Retired Gen. Joseph Dunford is the leading candidate for Speaker Nancy Pelosi and Senate Majority Leader Mitch McConnell to chair the five-member commission tasked with monitoring the Trump administration’s economic rescue effort amid the coronavirus pandemic.
Dunford must still go through an ethics review, according to multiple congressional sources, and no final decision has been made on his appointment.
Dunford, who stepped down last fall after four years as chairman of the Joint Chiefs of Staff, would run the Congressional Oversight Commission, a body established in the $2 trillion law known as the CARES Act.
The commission is tasked with overseeing a $500 billion fund run by the U.S. Treasury and the Federal Reserve. That fund is meant to shore up business, industries and local governments devastated by the coronavirus pandemic.
The chairmanship has remained vacant for three months since the passage of the law and as the other four members of the commission have been actively monitoring the implementation of the new programs.
Under the CARES Act, Pelosi and McConnell are authorized to jointly pick the commission’s chair. The other four members were picked individually by Pelosi, McConnell and their counterparts — House GOP leader Kevin McCarthy and Senate Democratic leader Chuck Schumer.
Pelosi selected Rep. Donna Shalala (D-Fla.), McCarthy picked Rep. French Hill (R-Ark.), McConnell picked Sen. Pat Toomey (R-Pa.) and Schumer picked Bharat Ramamurti, a former aide to Sen. Elizabeth Warren (D-Mass.). But the chair has remained a drawn-out sticking point.
Dunford’s service as chairman of the Joint Chiefs under Barack Obama and Donald Trump would help bridge the rarely spanned divide between Pelosi and McConnell. With broad bipartisan support on Capitol Hill, Dunford could also help legitimize the work of the commission in an atmosphere of partisan distrust on both sides of the Capitol.

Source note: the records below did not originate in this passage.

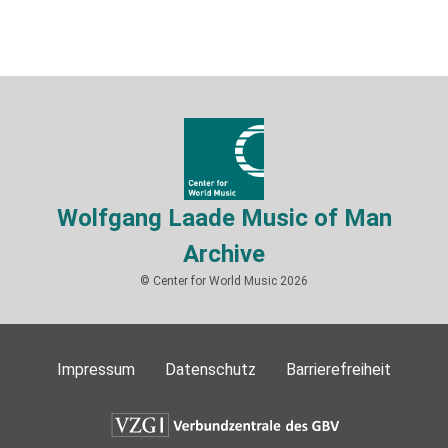
Wolfgang Laade Music of Man
Archive
© Center for World Music 2026
Impressum
Datenschutz
Barrierefreiheit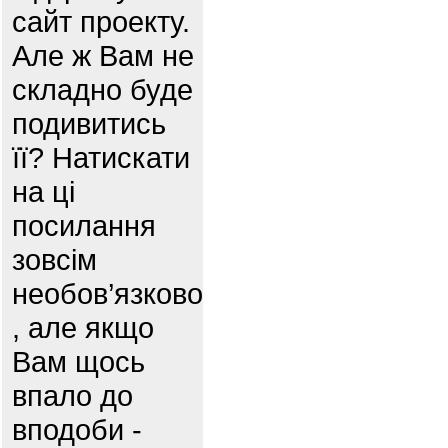
сайт проекту.
Але ж Вам не
складно буде
подивитись
її? Натискати
на ці
посилання
зовсім
необов’язково
, але якщо
Вам щось
впало до
вподоби -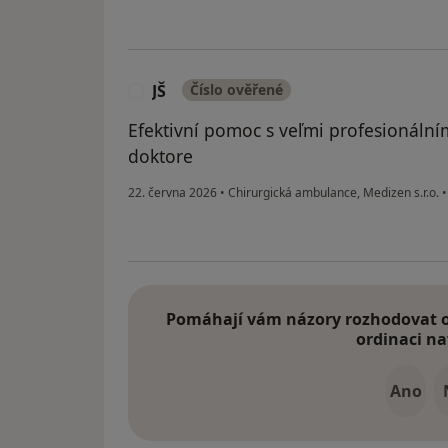
JŠ
Číslo ověřené
J
Efektivní pomoc s veľmi profesionální
doktore
22. června 2026
•
Chirurgická ambulance, Medizen s.r.o.
•
Pomáhají vám názory rozhodovat o 
ordinaci na
Ano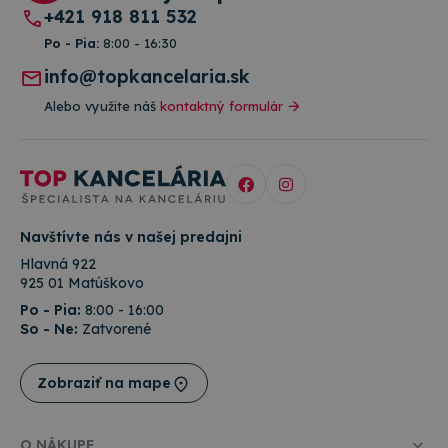
+421 918 811 532
Po - Pia:
8:00 - 16:30
info@topkancelaria.sk
Alebo využite náš
kontaktný formulár
Navštívte nás v našej predajni
Hlavná 922
925 01 Matúškovo
Po - Pia:
8:00 - 16:00
So - Ne:
Zatvorené
Zobraziť na mape
O NÁKUPE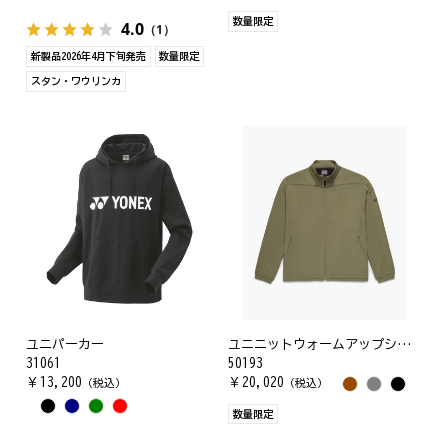
数量限定
4.0
（1）
新製品2026年4月下旬発売
数量限定
スタン・ワウリンカ
ユニパーカー
ユニニットウォームアップシャツ
31061
50193
￥
13,200
￥
20,020
（税込）
（税込）
数量限定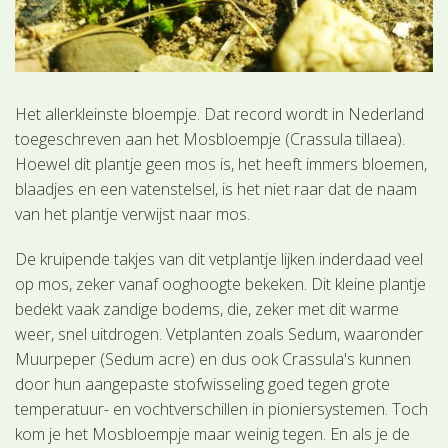
Het allerkleinste bloempje. Dat record wordt in Nederland
toegeschreven aan het Mosbloempje (Crassula tillaea).
Hoewel dit plantje geen mos is, het heeft immers bloemen,
blaadjes en een vatenstelsel, is het niet raar dat de naam
van het plantje verwijst naar mos.
De kruipende takjes van dit vetplantje lijken inderdaad veel
op mos, zeker vanaf ooghoogte bekeken. Dit kleine plantje
bedekt vaak zandige bodems, die, zeker met dit warme
weer, snel uitdrogen. Vetplanten zoals Sedum, waaronder
Muurpeper (Sedum acre) en dus ook Crassula's kunnen
door hun aangepaste stofwisseling goed tegen grote
temperatuur- en vochtverschillen in pioniersystemen. Toch
kom je het Mosbloempje maar weinig tegen. En als je de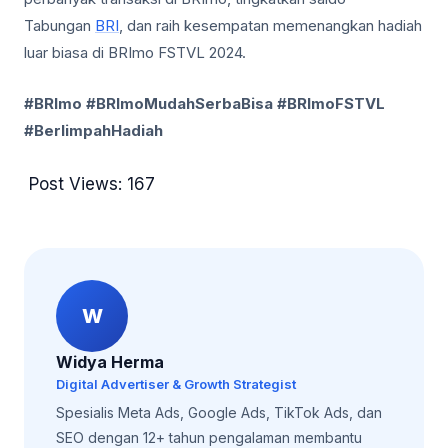
Tabungan
BRI
, dan raih kesempatan memenangkan hadiah
luar biasa di BRImo FSTVL 2024.
#BRImo #BRImoMudahSerbaBisa #BRImoFSTVL
#BerlimpahHadiah
Post Views:
167
W
Widya Herma
Digital Advertiser & Growth Strategist
Spesialis Meta Ads, Google Ads, TikTok Ads, dan
SEO dengan 12+ tahun pengalaman membantu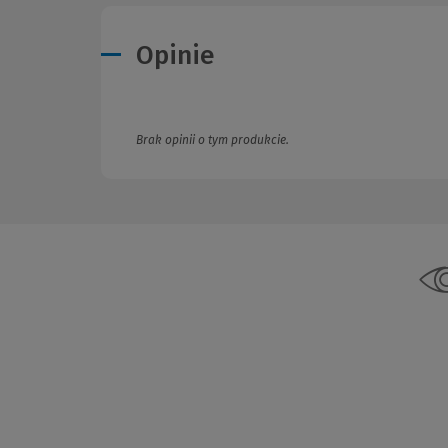
Opinie
Brak opinii o tym produkcie.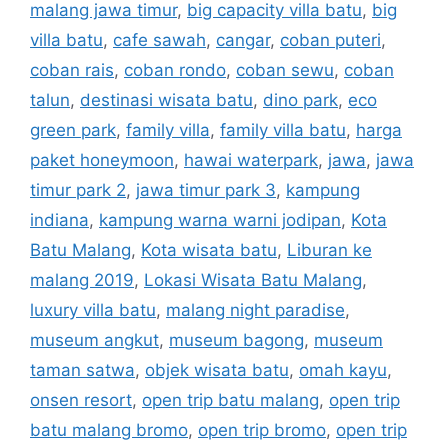
malang jawa timur
,
big capacity villa batu
,
big
villa batu
,
cafe sawah
,
cangar
,
coban puteri
,
coban rais
,
coban rondo
,
coban sewu
,
coban
talun
,
destinasi wisata batu
,
dino park
,
eco
green park
,
family villa
,
family villa batu
,
harga
paket honeymoon
,
hawai waterpark
,
jawa
,
jawa
timur park 2
,
jawa timur park 3
,
kampung
indiana
,
kampung warna warni jodipan
,
Kota
Batu Malang
,
Kota wisata batu
,
Liburan ke
malang 2019
,
Lokasi Wisata Batu Malang
,
luxury villa batu
,
malang night paradise
,
museum angkut
,
museum bagong
,
museum
taman satwa
,
objek wisata batu
,
omah kayu
,
onsen resort
,
open trip batu malang
,
open trip
batu malang bromo
,
open trip bromo
,
open trip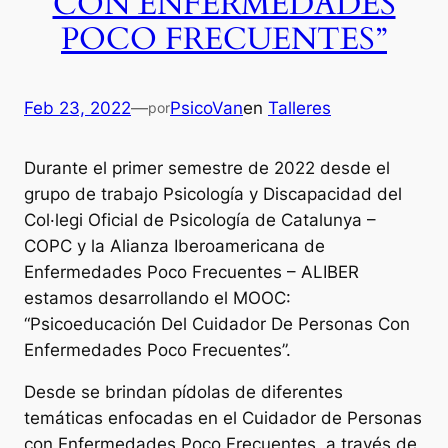
CON ENFERMEDADES
POCO FRECUENTES”
Feb 23, 2022
—
PsicoVan
en
Talleres
por
Durante el primer semestre de 2022 desde el
grupo de trabajo Psicología y Discapacidad del
Col·legi Oficial de Psicología de Catalunya –
COPC y la Alianza Iberoamericana de
Enfermedades Poco Frecuentes – ALIBER
estamos desarrollando el MOOC:
“Psicoeducación Del Cuidador De Personas Con
Enfermedades Poco Frecuentes”.
Desde se brindan pídolas de diferentes
temáticas enfocadas en el Cuidador de Personas
con Enfermedades Poco Frecuentes, a través de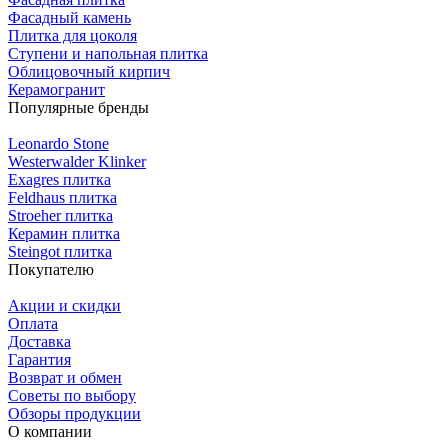
Фасадный камень
Плитка для цоколя
Ступени и напольная плитка
Облицовочный кирпич
Керамогранит
Популярные бренды
Leonardo Stone
Westerwalder Klinker
Exagres плитка
Feldhaus плитка
Stroeher плитка
Керамин плитка
Steingot плитка
Покупателю
Акции и скидки
Оплата
Доставка
Гарантия
Возврат и обмен
Советы по выбору
Обзоры продукции
О компании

As a career military official with limited experience in financial policy, Dunford would likely also operate more as a high-profile manager with credibility among lawmakers than as an in-the-weeds participant in the grilling of Treasury and Fed officials.
Even without a chair, the four other commission members have issued two monthly reports and taken a thorough approach to overseeing the $500 billion rescue effort.

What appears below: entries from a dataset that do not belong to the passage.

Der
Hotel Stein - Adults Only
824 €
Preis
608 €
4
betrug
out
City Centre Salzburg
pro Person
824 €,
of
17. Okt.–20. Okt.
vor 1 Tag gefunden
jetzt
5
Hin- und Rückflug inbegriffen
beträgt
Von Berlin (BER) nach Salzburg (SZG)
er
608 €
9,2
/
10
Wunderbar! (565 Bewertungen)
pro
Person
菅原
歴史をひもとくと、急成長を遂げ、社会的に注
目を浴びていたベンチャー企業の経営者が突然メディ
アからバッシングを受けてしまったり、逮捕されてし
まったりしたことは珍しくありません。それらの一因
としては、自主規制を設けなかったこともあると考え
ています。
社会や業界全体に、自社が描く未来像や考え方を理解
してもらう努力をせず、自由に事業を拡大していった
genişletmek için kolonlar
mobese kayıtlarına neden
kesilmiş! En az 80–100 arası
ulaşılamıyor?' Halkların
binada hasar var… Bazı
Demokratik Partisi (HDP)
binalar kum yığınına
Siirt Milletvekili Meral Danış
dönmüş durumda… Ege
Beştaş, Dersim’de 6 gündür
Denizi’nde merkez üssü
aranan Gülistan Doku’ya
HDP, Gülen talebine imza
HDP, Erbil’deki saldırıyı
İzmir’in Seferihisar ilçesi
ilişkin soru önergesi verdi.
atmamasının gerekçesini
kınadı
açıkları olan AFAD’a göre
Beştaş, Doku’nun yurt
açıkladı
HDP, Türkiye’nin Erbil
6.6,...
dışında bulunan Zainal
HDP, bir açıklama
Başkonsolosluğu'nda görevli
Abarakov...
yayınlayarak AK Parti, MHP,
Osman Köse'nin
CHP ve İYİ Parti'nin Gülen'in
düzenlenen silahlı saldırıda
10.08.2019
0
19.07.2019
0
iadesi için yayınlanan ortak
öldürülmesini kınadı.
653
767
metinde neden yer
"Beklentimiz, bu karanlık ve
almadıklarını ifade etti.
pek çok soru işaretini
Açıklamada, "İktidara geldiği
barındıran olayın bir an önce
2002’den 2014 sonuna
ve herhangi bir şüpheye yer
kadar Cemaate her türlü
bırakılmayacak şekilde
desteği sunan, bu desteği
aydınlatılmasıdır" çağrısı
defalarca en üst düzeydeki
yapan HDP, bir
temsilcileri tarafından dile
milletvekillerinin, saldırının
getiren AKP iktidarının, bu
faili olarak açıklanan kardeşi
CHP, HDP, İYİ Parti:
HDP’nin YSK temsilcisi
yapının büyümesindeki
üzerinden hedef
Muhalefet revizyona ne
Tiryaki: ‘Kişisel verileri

Despite the members’ disparate political views, they’ve successfully pressed the Fed and Treasury to explain their decisions in designing these programs — an array of efforts aimed at making it easier for businesses and municipalities to borrow more cheaply.
One program is targeted at large corporations that borrow money by issuing bonds, a second purchases loans from banks to midsize businesses that are too big for the Paycheck Protection Program, and a third offers loans to state and local governments. The congressional watchdog is also responsible for monitoring Treasury’s lending to airlines and businesses important to national security, though none of those loans have been issued yet.
The commissioners agreed in their latest report that the Fed and Treasury so far have done more to aid large corporations than smaller businesses or state and local governments.
A graduate of the U.S. Army Ranger School, Marine Corps Amphibious Warfare School, and the U.S. Army War College, Dunford also earned master’s degrees in Government from Georgetown University and in International Relations from the Fletcher School of Law and Diplomacy.
Zachary Warmbrodt contributed to this report.